Adrian Buganza Tepole, Purdue University
Ellen Kuhl, Stanford University
Michael Sacks, University of Texas at Austin
Krishna Garikipati, University of Michigan
Continued improvements in computational power, software, and massive data availability over the past two decades have led to an increasing interest in Artificial Intelligence (AI) in general and in neural networks (NN) in particular. Traditionally associated with image processing and informatics, NN are now increasingly used to directly represent Partial Differential Equations (PDE) in many areas of computational mechanics. This is especially the case in biomedical applications, where major breakthroughs in computational methods and imaging technologies have reshaped the biomedical research landscape. For example, in many areas, NN have successfully replaced physics solvers. Other machine learning (ML) techniques include Gaussian processes, and automatic model discovery. ML has also allowed for the seamless integration of imaging data and mechanical test data; it naturally incorporates inverse problems to identify model parameters, either by replacing the forward solver with ML surrogates, or by directly learning the inverse mapping.

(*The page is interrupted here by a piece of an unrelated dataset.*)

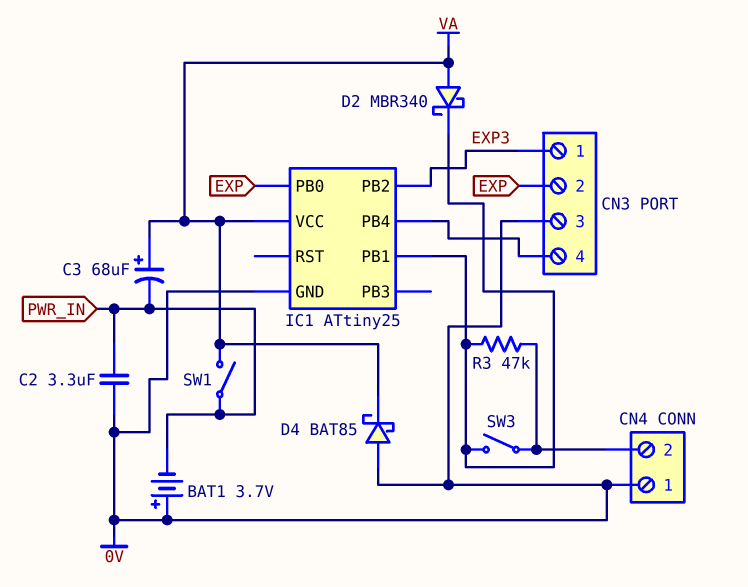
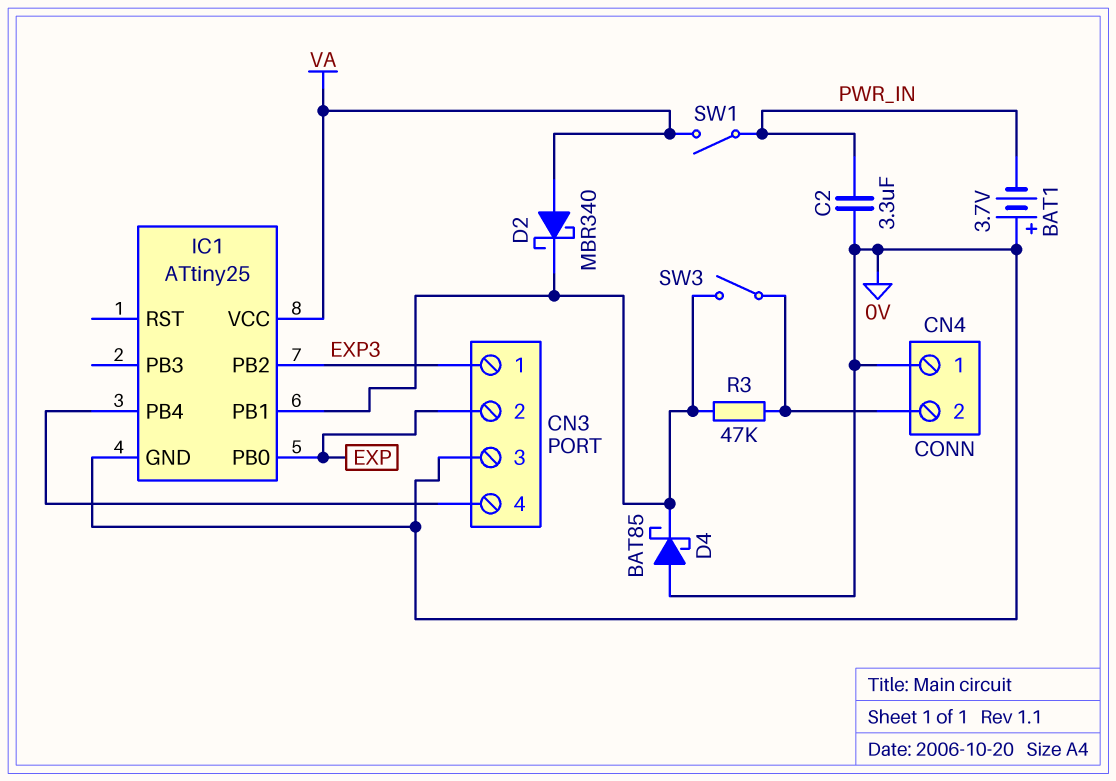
C3: 68uF (plus VA, minus PWR_IN) -> none
D4: schottky BAT85 (A 0V, K VA) -> schottky BAT85 (A 0V, K IC1/PB1)

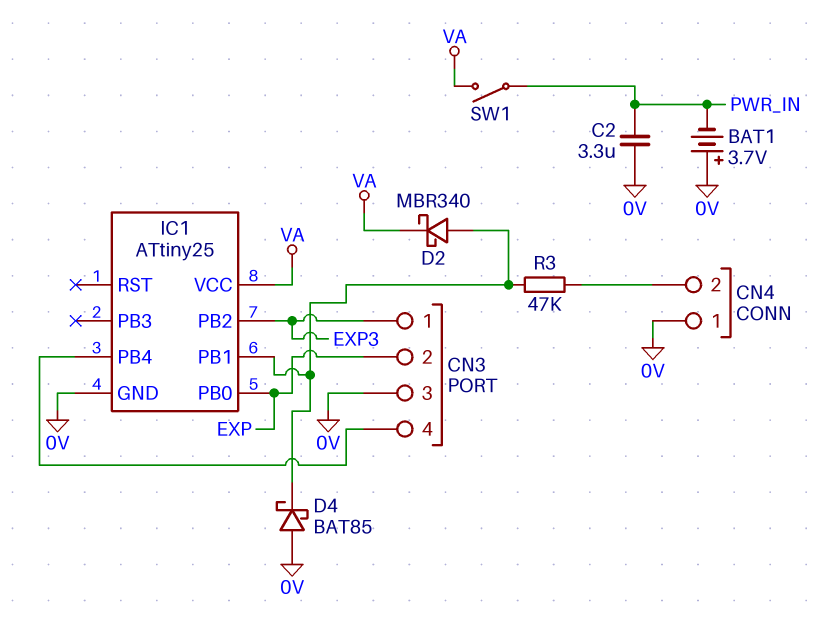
D2: schottky MBR340 (A VA, K IC1/PB1) -> schottky MBR340 (A IC1/PB1, K VA)
SW3: switch (CN4/2, IC1/PB1) -> none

ML and AI are now widely used to simulate and understand different organ systems including the heart, skin, arteries, and the brain. For instance, ML surrogates can be used to solve the inverse problem of skin growth in tissue expansion from large animal data, and the resulting calibrated model can improve expansion protocols that produce the desired shape of newly grown skin flaps. Another important application is the use of ML surrogates for a wide variety of living systems, trained on a large number of simulations that span a broad range of material parameters, loading, and boundary conditions, and ultimately enable the prediction of personalized disease and treatment scenarios that are impossible with traditional high-fidelity physics solvers. Beyond tissues and organ systems, ML tools such as Physics Informed NNs can be used to model and predict disease dynamics across populations.
This mini-symposium invites contributions in both: i) fundamental advances in ML and AI algorithms specialized for computational mechanics of biomedical systems, and ii) specific application pipelines for biomedical problems enabled by ML methods.